[Work instructions] Please write out the material word for word from the line with "True or false: SHF3" through the line with "Count the number of slices in the pie.", including both of those lines. Leave the pictures out.

[Task material]
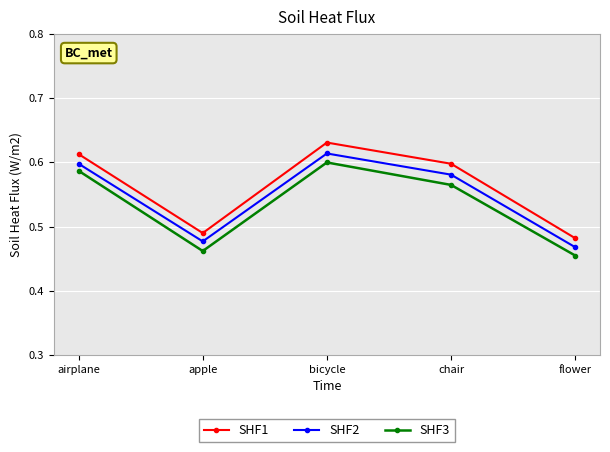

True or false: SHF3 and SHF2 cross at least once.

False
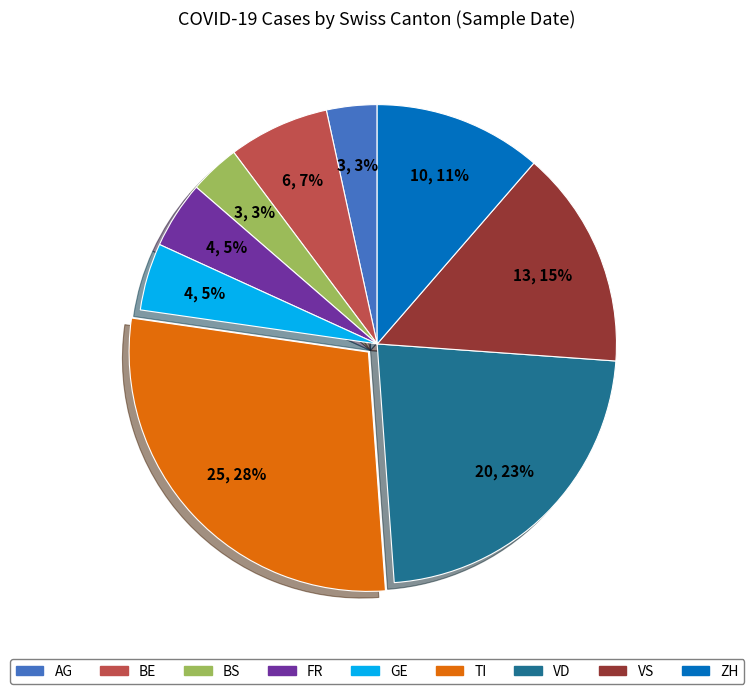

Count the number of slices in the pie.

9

---

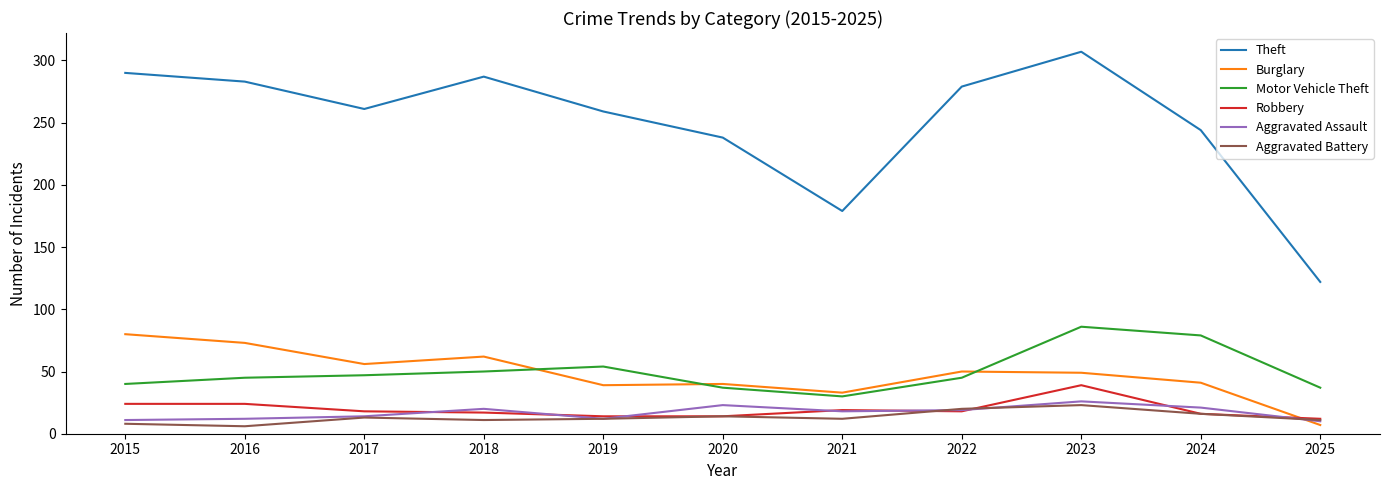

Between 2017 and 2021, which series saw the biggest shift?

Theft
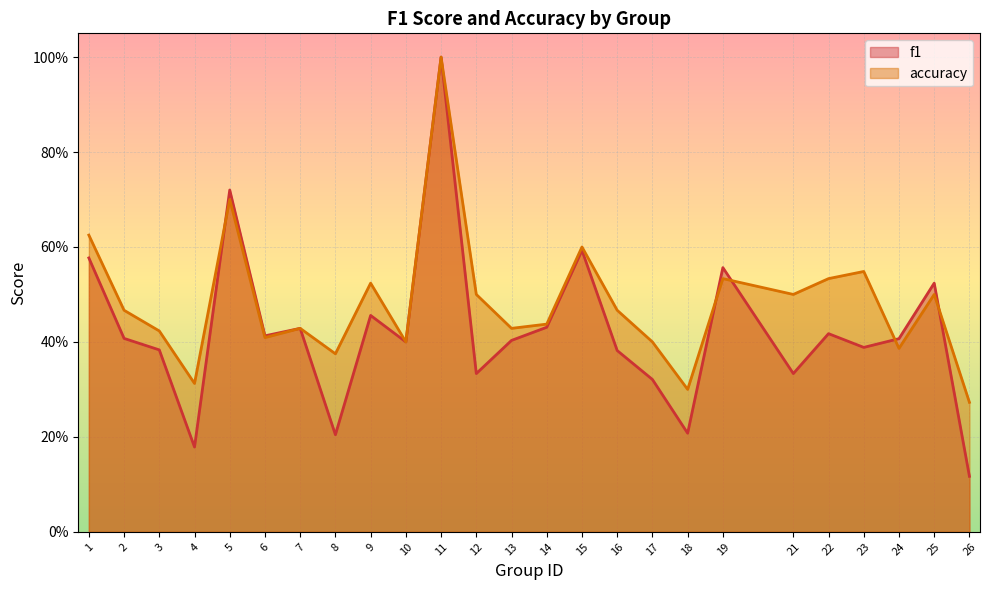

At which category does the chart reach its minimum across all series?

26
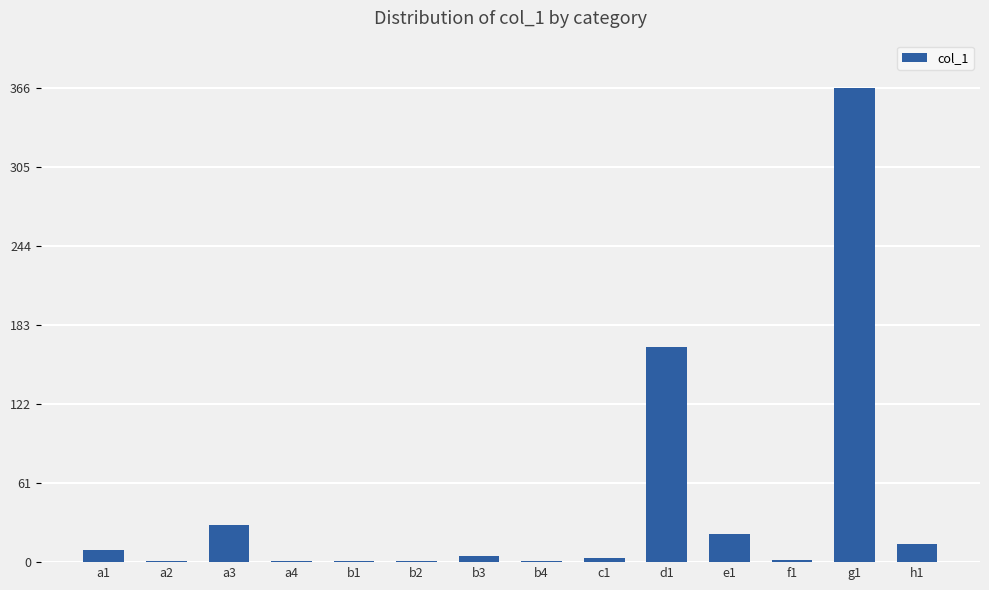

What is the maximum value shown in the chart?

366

[Exercise answer]
True or false: SHF3 and SHF2 cross at least once.

False

Count the number of slices in the pie.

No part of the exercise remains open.